Wolfe sighed. “You won’t?”
“No!”
“Very well. Then I won’t get the orchids, but I’ll be saved a lot of trouble. Archie, get Mr. Cramer in here. Tell him it’s urgent. I’ll not perch on this confounded milking stool any longer than I have to.”
I arose and started for the door, not hastily. I knew it was in the bag because Hewitt hadn’t raised his voice. It was only a war of nerves.
“Blackmail,” Hewitt said through his teeth.
“Go on, Archie,” Wolfe said. I put my hand on the knob.
“Wait a minute,” Hewitt said. I turned my head but kept my hand on the knob.
“One of them,” Hewitt said. “Select any one.”
I went back and sat down.
Wolfe sighed and shook his head. “All three. I won’t haggle. I’m going to have to work for them. You may call it blackmail to relieve your feelings, but what about me? It’s possible that this evidence I’m withholding from Mr. Cramer is vital evidence, and I don’t intend to shield a murderer. If I withhold it I’ll have to find the murderer myself, and enough evidence to convict him without this. And if I fail I’ll have to tell Mr. Cramer all about it, which would be deplorable, and shall have to return the plants to you, which would be unthinkable. So I shan’t fail.”

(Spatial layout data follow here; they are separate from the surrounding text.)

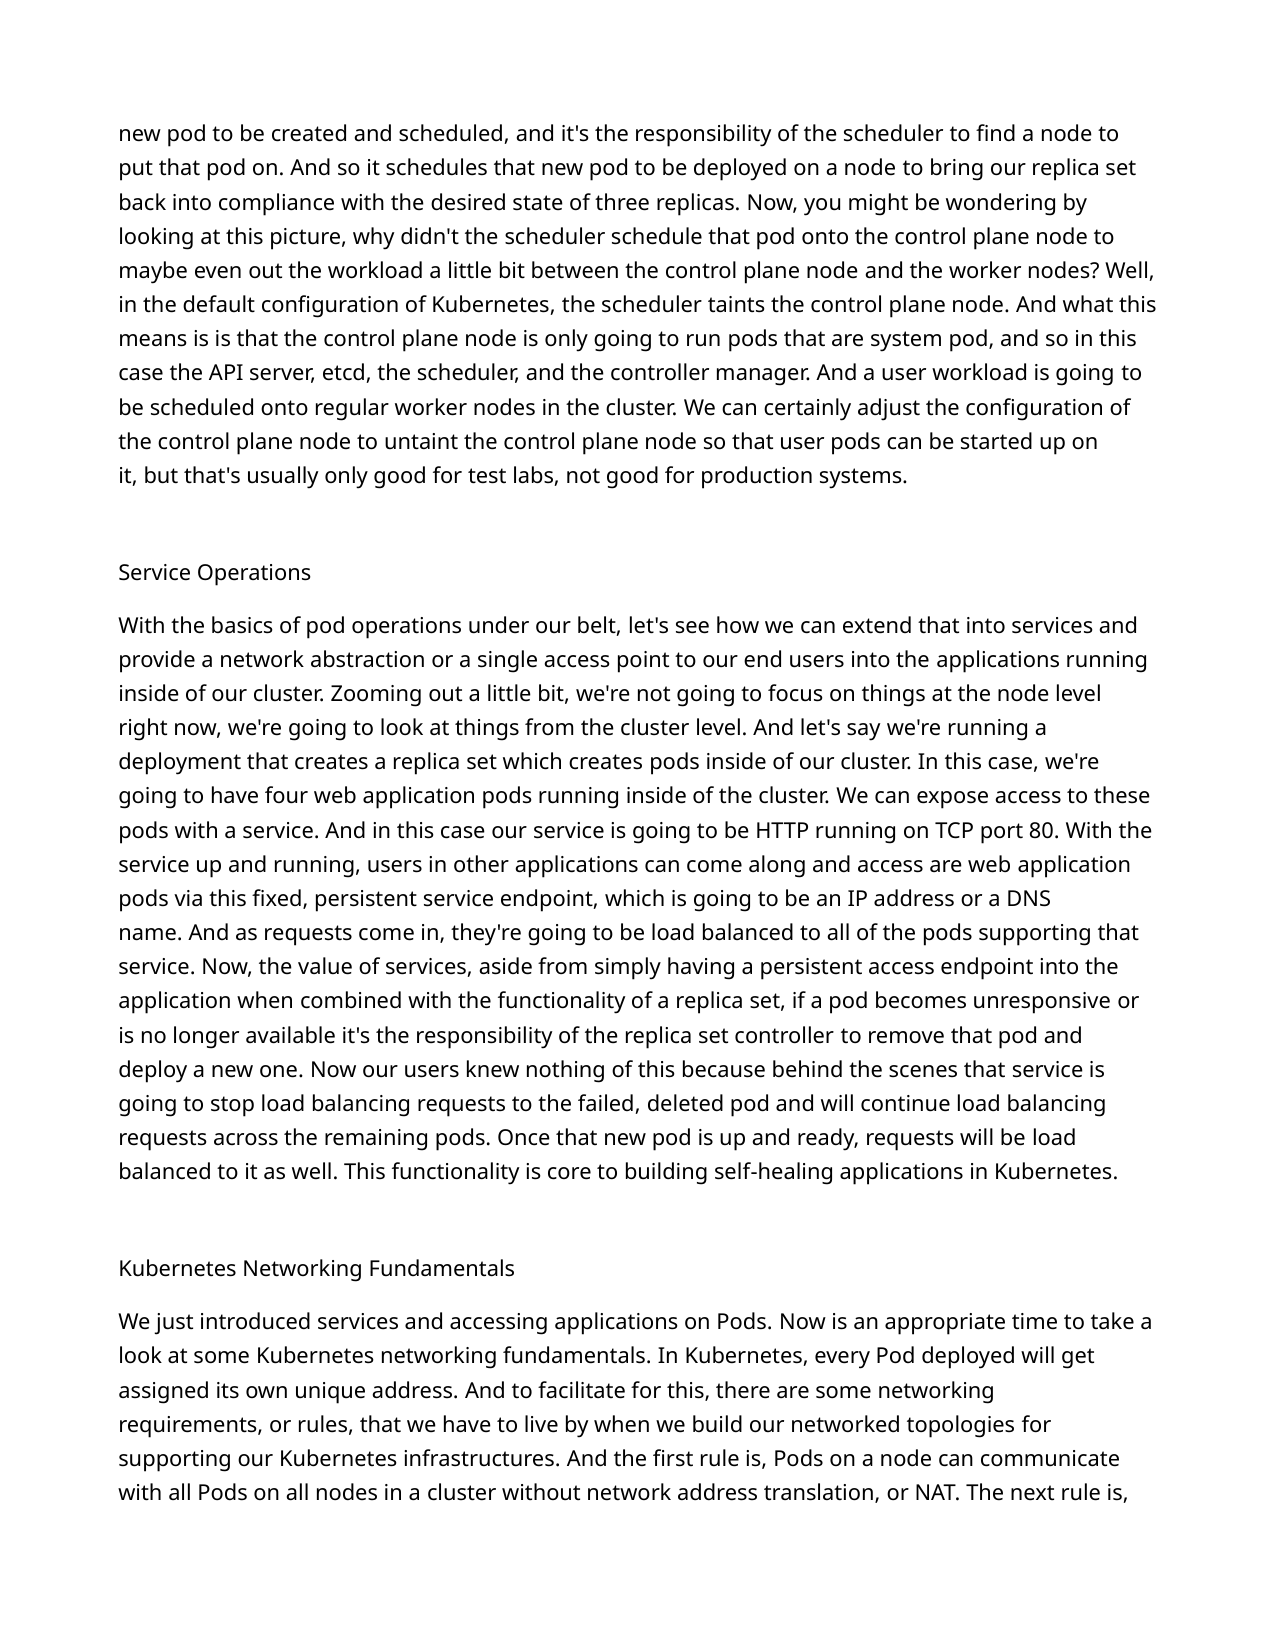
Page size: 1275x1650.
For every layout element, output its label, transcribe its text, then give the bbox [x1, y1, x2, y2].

subtitle Kubernetes Networking Fundamentals [118, 1253, 1157, 1283]
text new pod to be created and scheduled, and it's the responsibility of the scheduler to find a node to put that pod on. And so it schedules that new pod to be deployed on a node to bring our replica set back into compliance with the desired state of three replicas. Now, you might be wondering by looking at this picture, why didn't the scheduler schedule that pod onto the control plane node to maybe even out the workload a little bit between the control plane node and the worker nodes? Well, in the default configuration of Kubernetes, the scheduler taints the control plane node. And what this means is is that the control plane node is only going to run pods that are system pod, and so in this case the API server, etcd, the scheduler, and the controller manager. And a user workload is going to be scheduled onto regular worker nodes in the cluster. We can certainly adjust the configuration of the control plane node to untaint the control plane node so that user pods can be started up on it, but that's usually only good for test labs, not good for production systems. [118, 118, 1157, 489]
text We just introduced services and accessing applications on Pods. Now is an appropriate time to take a look at some Kubernetes networking fundamentals. In Kubernetes, every Pod deployed will get assigned its own unique address. And to facilitate for this, there are some networking requirements, or rules, that we have to live by when we build our networked topologies for supporting our Kubernetes infrastructures. And the first rule is, Pods on a node can communicate with all Pods on all nodes in a cluster without network address translation, or NAT. The next rule is, [118, 1306, 1157, 1507]
text With the basics of pod operations under our belt, let's see how we can extend that into services and provide a network abstraction or a single access point to our end users into the applications running inside of our cluster. Zooming out a little bit, we're not going to focus on things at the node level right now, we're going to look at things from the cluster level. And let's say we're running a deployment that creates a replica set which creates pods inside of our cluster. In this case, we're going to have four web application pods running inside of the cluster. We can expose access to these pods with a service. And in this case our service is going to be HTTP running on TCP port 80. With the service up and running, users in other applications can come along and access are web application pods via this fixed, persistent service endpoint, which is going to be an IP address or a DNS name. And as requests come in, they're going to be load balanced to all of the pods supporting that service. Now, the value of services, aside from simply having a persistent access endpoint into the application when combined with the functionality of a replica set, if a pod becomes unresponsive or is no longer available it's the responsibility of the replica set controller to remove that pod and deploy a new one. Now our users knew nothing of this because behind the scenes that service is going to stop load balancing requests to the failed, deleted pod and will continue load balancing requests across the remaining pods. Once that new pod is up and ready, requests will be load balanced to it as well. This functionality is core to building self‑healing applications in Kubernetes. [118, 610, 1157, 1186]
subtitle Service Operations [118, 556, 1157, 586]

“Two of them,” Hewitt said. “Two plants. To be delivered to you when you have satisfactorily performed your part of the bargain.” He may have inherited it, but he certainly knew how to hang onto it.
“No,” Wolfe said. “All three, and I take them home with me now. You can trust me. I can’t trust you, because if it turns out that you killed the man yourself and I get you for it, I’d never get them.”
“Do you—” Hewitt was goggle-eyed. “You have the effrontery — you dare to suggest—”
“Not at all. I suggest nothing. I consider contingencies, and I’d be a fool if I didn’t.” Wolfe put a hand on the edge of the table for leverage and lifted himself from the milking stool. “I’m going home where there is a chair to sit on, and go to work. If you’ll please take Mr. Goodwin upstairs and give him the plants so I can take them with me...”
5
Of course I had a card up my sleeve. Wolfe had taken my dagger away and done the twisting himself in Hewitt’s ribs instead of his own, but I still had a card.
I had a chance to make arrangements for playing it while Wolfe went around, after we returned to the other room, inviting people to lunch. That was actually what he did. Anyhow he invited W. G. Dill and Fred Updegraff; I heard that much. Apparently he intended to spend the evening thinking it out, and have them all to lunch the next day to announce the result. Hewitt declined my help on the orchid portage from upstairs. It seemed as if he didn’t like me. When Wolfe had finished the inviting he calmly opened, without knocking, the door into the room where Cramer had gone with Anne, and disappeared within.
I approached Purley Stebbins, stationed on a chair near the door to the anteroom, and grinned at him reassuringly. He was always upset in the presence of either Wolfe or me, and the two of us together absolutely gave him the fidgets. He gave me a glancing eye and let out a growl.